Assuming you already have a law degree, then the only thing you really need to have to pass the bar exam is a good memory. You don’t need to be particularly analytical and the material is not difficult to understand. This is because the course materials basically contain masses of black letter law: legal principles, their exceptions, and exceptions to those exceptions. Your task is to rote learn all of them. Your legal education – where you spent three years learning to issue spot and apply law to the facts – will fill in the rest. If you don’t have a good memory, like me, then you’re in for long hours of memorization by repetition.

The BarBri course is actually very well constructed. Paced over two months, if you follow the schedule, you’ll be fine. When I say “follow the schedule”, I don’t mean complete everything on the schedule. You only need to do maybe 75% of the things there to put yourself in a good position to pass. If you try to do everything, you won’t have a life and you’ll drive yourself crazy in the process. It is important to have a life during bar prep.

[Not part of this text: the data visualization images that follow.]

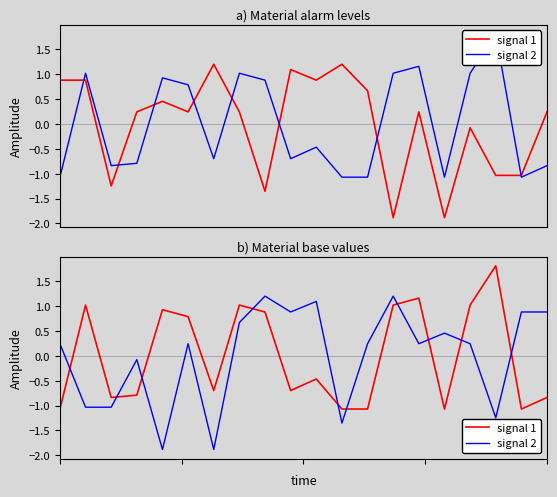

Reading left to right, extract all data points from this chart.

signal 1: -1.1	1.0	-0.8	-0.8	0.9	0.8	-0.7	1.0	0.9	-0.7	-0.5	-1.1	-1.1	1.0	1.2	-1.1	1.0	1.8	-1.1	-0.8
signal 2: 0.2	-1.0	-1.0	-0.1	-1.9	0.2	-1.9	0.7	1.2	0.9	1.1	-1.4	0.2	1.2	0.2	0.5	0.2	-1.2	0.9	0.9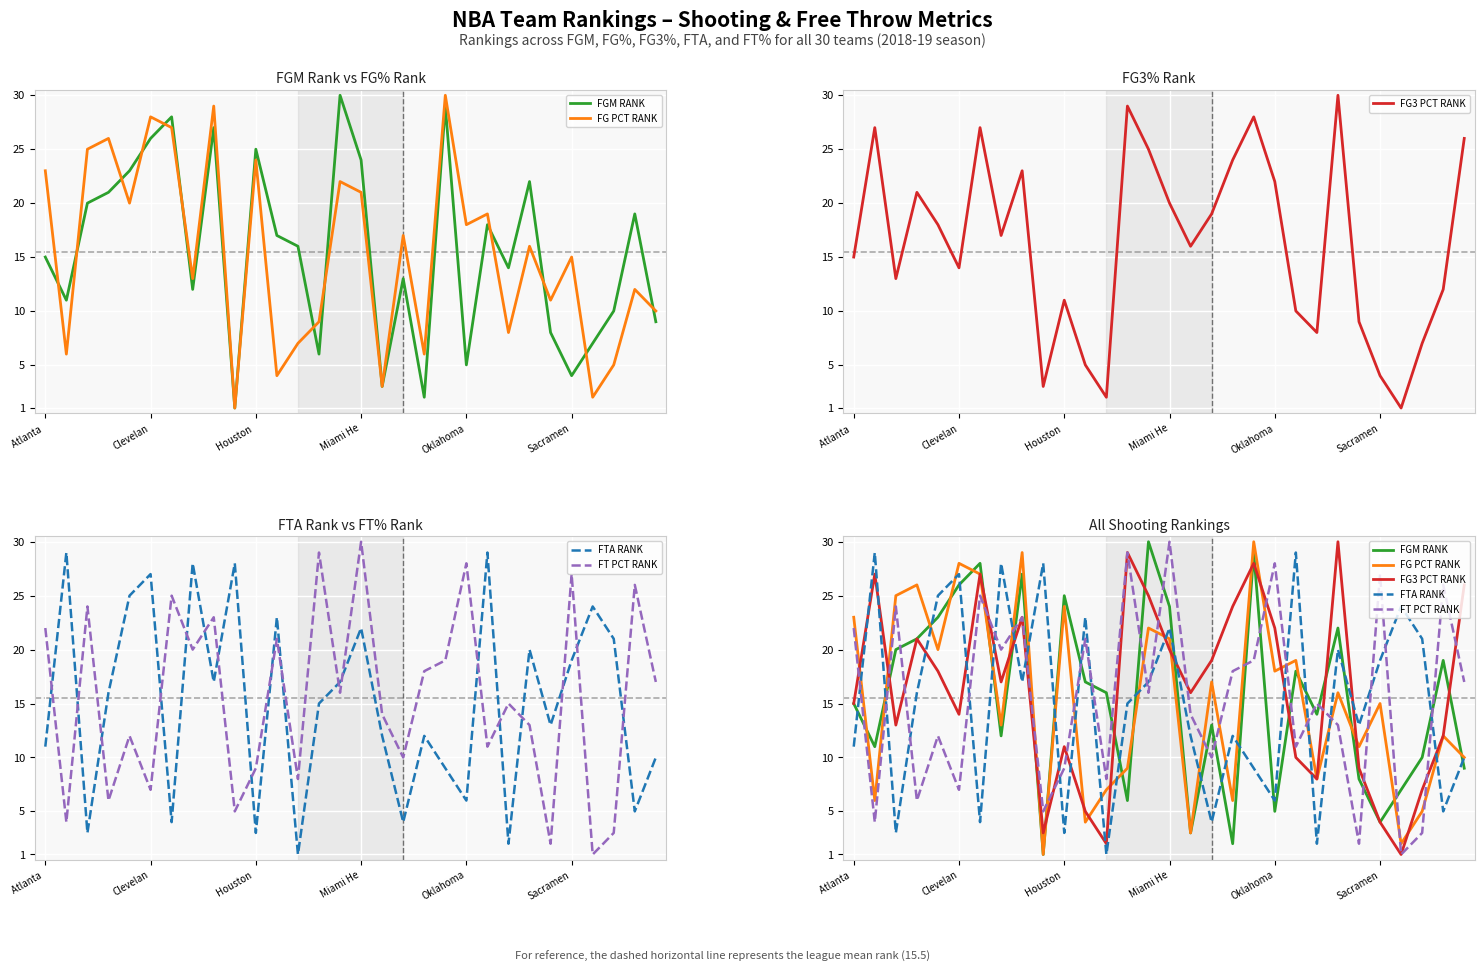

True or false: FG PCT RANK and FG3 PCT RANK intersect in this chart.

True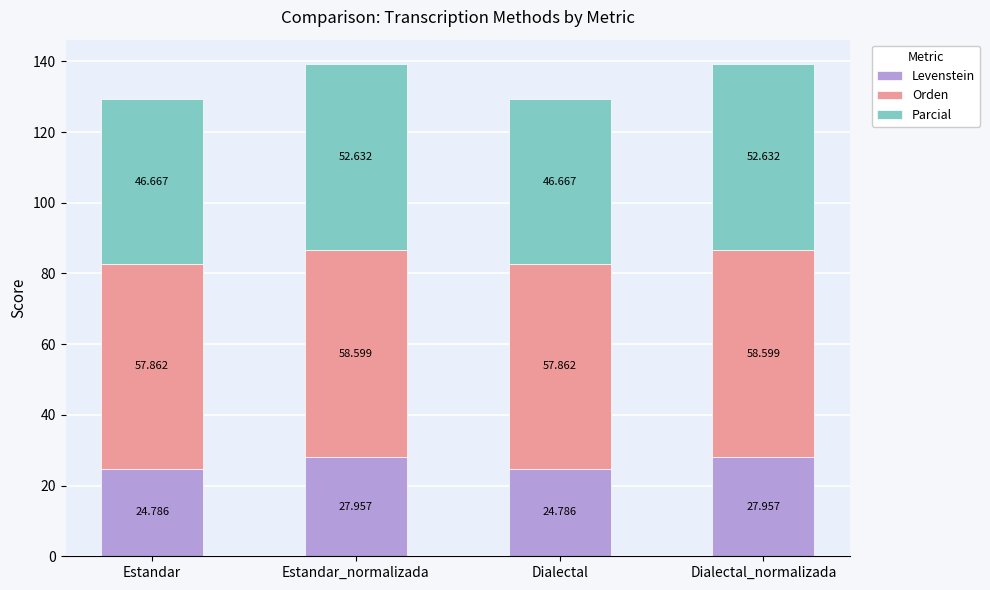

What value does the Levenstein series have at Estandar?

24.8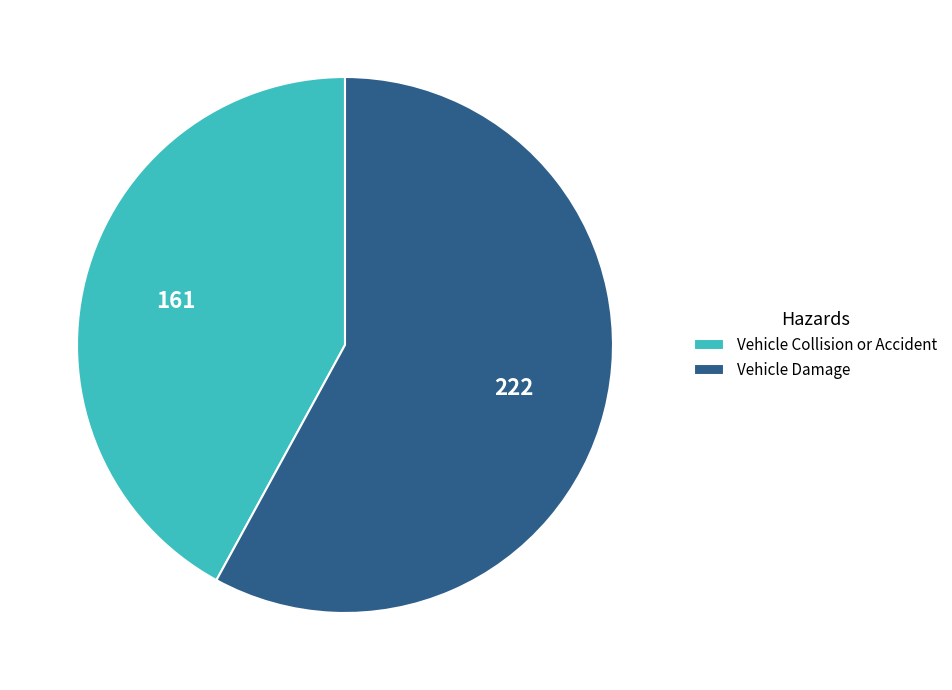

True or false: Vehicle Collision or Accident accounts for 28% of the total.

False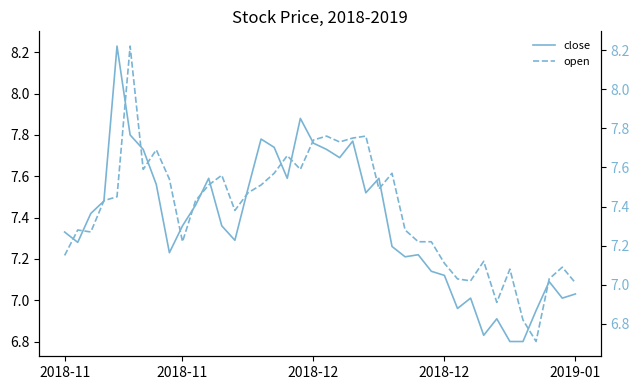

What is the difference between the second highest and minimum values in the close series?

1.1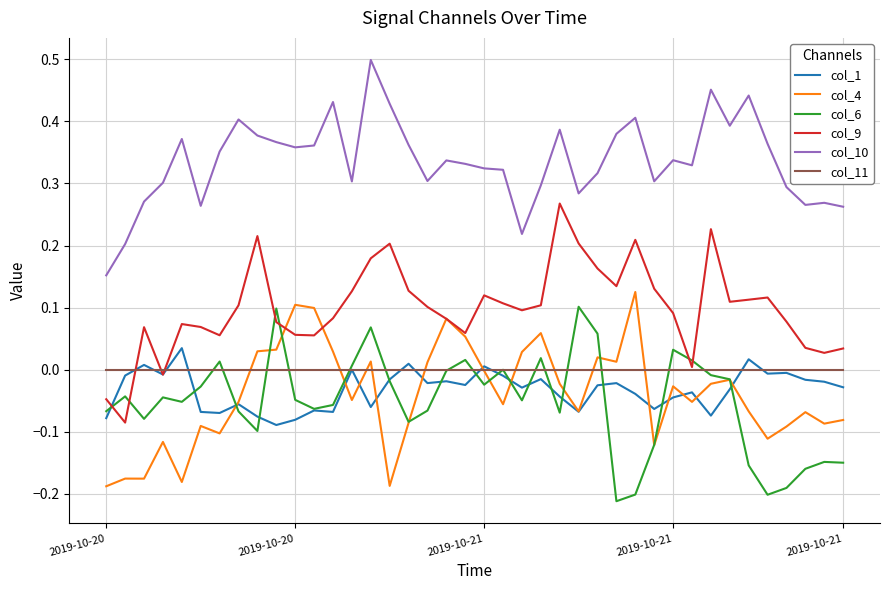

Which series has the largest total across all categories?

col_10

I divided each day of the BarBri course into morning, afternoon and night periods. Lectures were in the morning. After lectures, I would take a nice long lunch, then choose to do something fun in the afternoon or night period. I would use the other period to study, giving me roughly an 8-10 hour working day. The “something fun” would often be going to watch a movie, playing squash, or hitting the golf course. It also involved other activities like going to Six Flags, or a place like this:

(I edited together that video during a study break as well.) I even managed to fit in a trip to Shanghai to celebrate my dad’s 60th, the week before the bar exam. Stress relief is important, and it helps to keep things in perspective as well.

I also liked to mix up my study locations: in the library, in my apartment, on a grassy bank by the swimming pool, at Starbucks, at McDonald’s(!), next to the White Plaza fountain, and on the Area 51 lawn. It was summer, and I wasn’t going to miss out on all that sunshine.

How you choose to memorize stuff is a pretty personal decision. Some people like to use flash cards, some people like to just read and re-read things from a book. I summarize questions and answers on paper, then cover up the answers with another a sheet of paper.

I’m also a big fan of group study. For learning material, I don’t think it’s particularly productive compared to plowing through the material solo, but it importantly introduces a social element to things – knowing that you’re not in it alone, and that other people share your fears and uncertainties, is a big help with the psychological side of the bar exam.

The psychological challenge the bar exam imposes is not insignificant, but whatever you do, don’t psych yourself out of it. Compare it to the German bar exam, which consists of 55 hours of exams over 11 days.  Or the Japanese bar exam which, until recently, had a pass rate of 3-4%!

Doing the bar exam itself is an exercise in endurance. Answering the questions is a very mechanical and dry process. Don’t try to be artful in your answers; just grind it out. It’s boring and tiring, but you have to do it.